The KiWi SPARQL module offers optimized SPARQL 1.1 query support for typical cases by translating parts of a SPARQL query directly into SQL. As of Marmotta 3.3, most SPARQL constructs are directly translated. Also, result iterators of an optimized query operate directly on database cursors, so they will be very efficient in case only a few results will be retrieved.

Note that translating SPARQL into SQL is a challenging task, and probably the most complex part of code contained in Apache Marmotta. Even though the syntax seems similar, the semantics of both languages have small differences. In some border cases, we therefore deliberately deviate from the SPARQL standard. These are documented below. If you want full standard compliance, you can still use SPARQL without the native support, at the expense of query performance (factor up to 1000).

Maven Artifact

The KiWi SPARQL optimizations can only be used in conjunction with the KiWi Triple Store, because it works directly on the internal KiWi data structures. To include it in a project that uses the KiWi Triple Store, add the following dependency to your Maven project:

 <dependency>
     <groupId>org.apache.marmotta</groupId>
     <artifactId>kiwi-sparql</artifactId>
     <version>3.3.0</version>
 </dependency>

Marmotta Extensions

Starting with the development version of 3.2, Apache Marmotta also provides some extensions to SPARQL 1.1:

Crypto Extensions

The SPARQL standard defines a number of crypto functions (e.g.
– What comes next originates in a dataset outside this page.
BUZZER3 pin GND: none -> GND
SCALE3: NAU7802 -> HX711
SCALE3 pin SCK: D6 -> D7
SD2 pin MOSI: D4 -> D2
UUID or MD5)). These are all supported by KiWi Native SPARQL for PostgreSQL and MySQL. Note that when using these functions, plain text might still be sent over the network without encryption, depending on your setup (i.e. using SSL for accessing the SPARQL endpoint, and using SSL for connecting to the backend database). Depending on the database you are using, certain additional setups are required:

In PostgreSQL, it is necessary to install the pgcrypto extension (version >=1.1) from the contrib package into the Marmotta database. Depending on your operating system and distribution, this might also require installation of additional software packages (under Debian: postgresql-contrib). To install the pgcrypto extension, connect to the database as superuser and run

CREATE EXTENSION IF NOT EXISTS pgcrypto;

To connect to the marmotta database as superuser on Linux, you would e.g. run the following commands:

su - postgres
psql marmotta

You can also use a graphical UI, like pgAdmin, but make sure to call the command on the correct database (not the whole server).
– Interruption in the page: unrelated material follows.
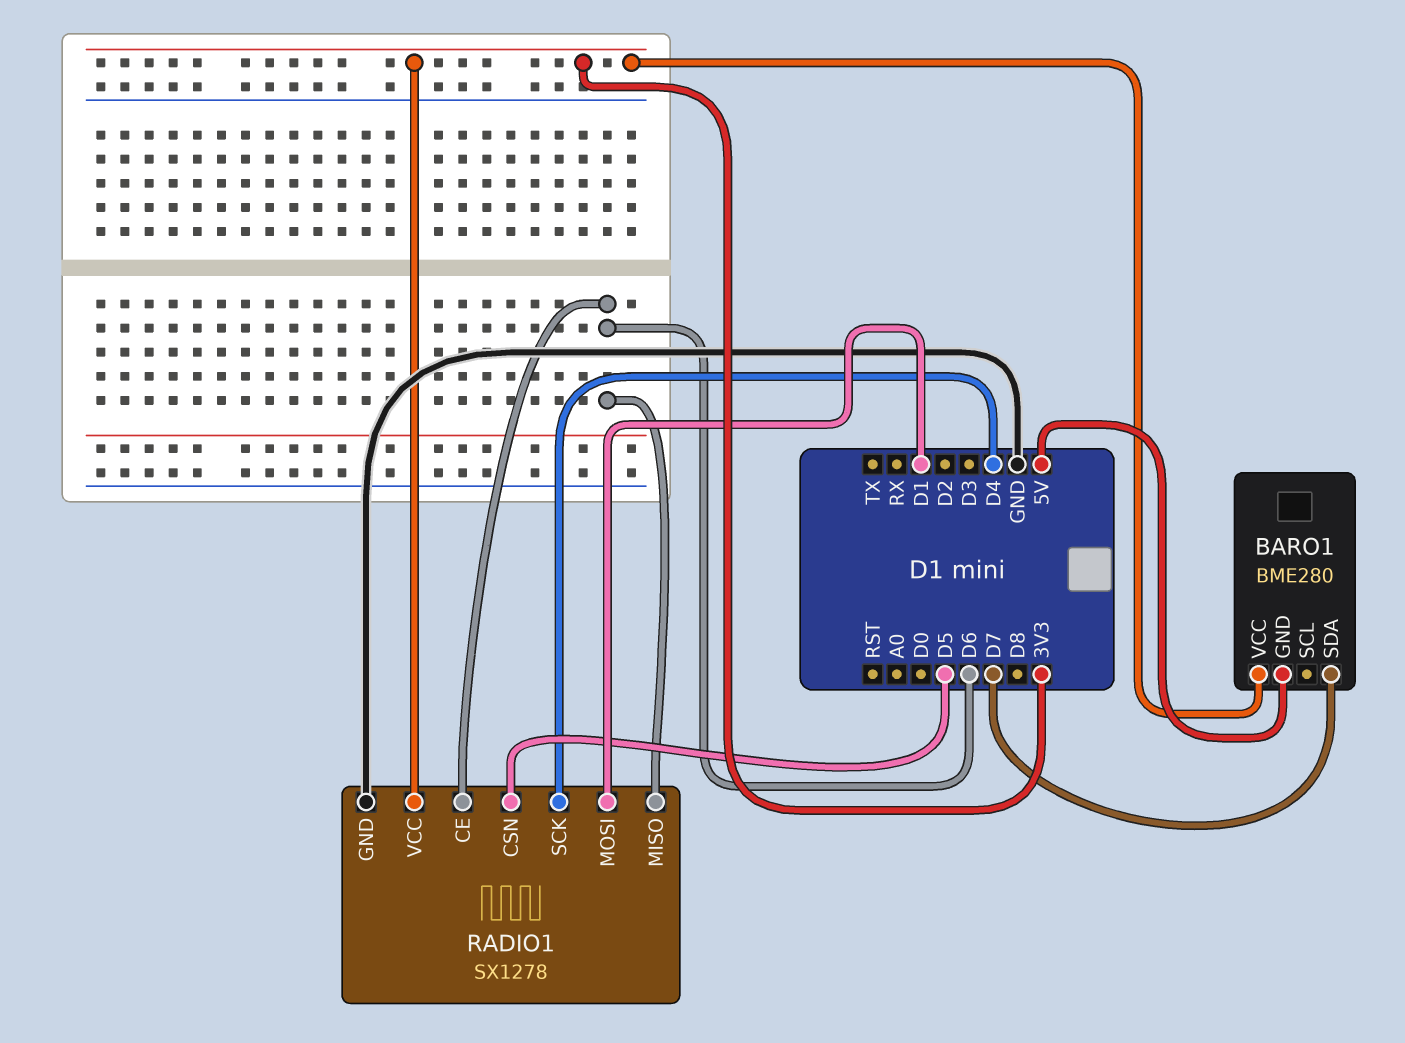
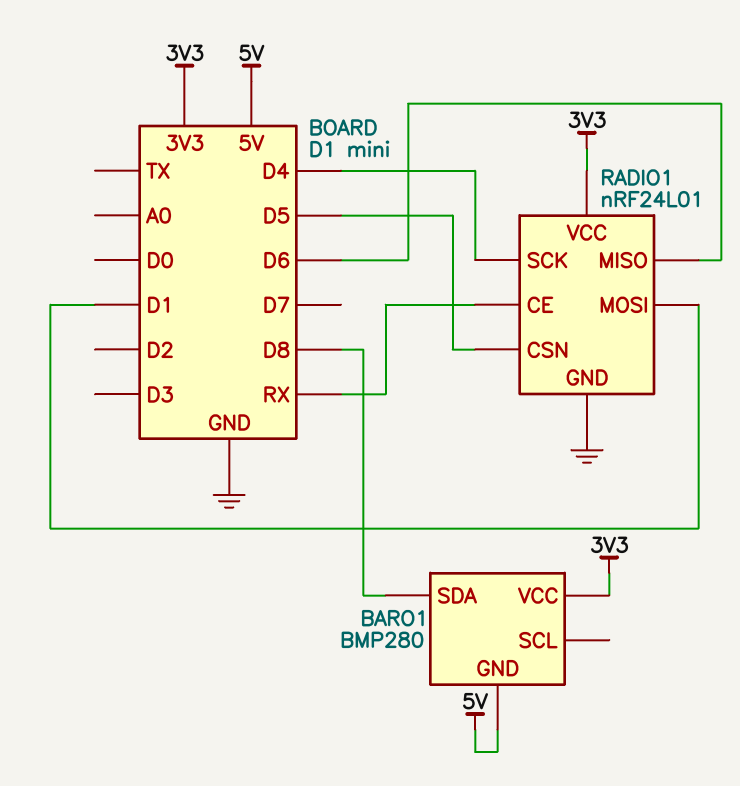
BARO1: BME280 -> BMP280
BARO1 pin SDA: D7 -> D8
RADIO1: SX1278 -> nRF24L01
RADIO1 pin CE: D6 -> RX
Performance Considerations

In practice, the KiWi SPARQL module seriously improves the performance of most SPARQL queries (and even updates) and should therefore almost always be used in conjunction with the KiWi triple store. However, there is no magic, and you need to keep in mind that certain queries will still be problematic. To improve SPARQL performance, try to follow the following recommendations:

  • avoid DISTINCT, ORDER BY, GROUP BY: filtering out duplicates is a performance killer, as it requires to first load all results into memory; if you do not strictly need it, do not use it
  • use LIMIT: limiting the number of results helps the underlying SQL query planner to create better query plans, so your query will perform better
  • use FILTER: conditions in the FILTER part of a query will be translated into WHERE conditions in SQL; the more precise your filter conditions are, the better your query will perform

Differences from SPARQL Standard

The KiWi native SPARQL implementation differs from the semantics of the SPARQL standard in the following known cases. Implementing these cases according to the standard would produce signficantly more complex SQL queries for solving border cases with non-intuitive semantics, so we decided not to support them instead.

There is a special border case where according to the SPARQL standard the position of the OPTIONAL part gives different semantics. Consider the following two SPARQL queries:

SELECT * WHERE {
  ?s :p1 ?o1 .
  OPTIONAL { ?s :p2 ?o2 } .
  ?s :p3 ?o2
}

vs

SELECT * WHERE {
  ?s :p1 ?o1 .
  ?s :p3 ?o2 .
  OPTIONAL { ?s :p2 ?o2 }
}

According to the SPARQL standard, the first query only yields results when the values for :p2 and :p3 are the same, while the second query essentially ignores the OPTIONAL. Since SQL has a declarative semantics where the order of statements does not matter, we do not support this case. We always implement the semantics of the second SPARQL query.

According to the SPARQL standard, variables occurring in the left and right argument of a MINUS are scoped to their individual arguments. Since we translate this case into a NOT EXISTS, our implementation does not support this case, which can yield unexpected results for certain queries. These cases should be solved by proper variable renaming. All other differences between MINUS and NOT EXISTS are implemented according to the standard.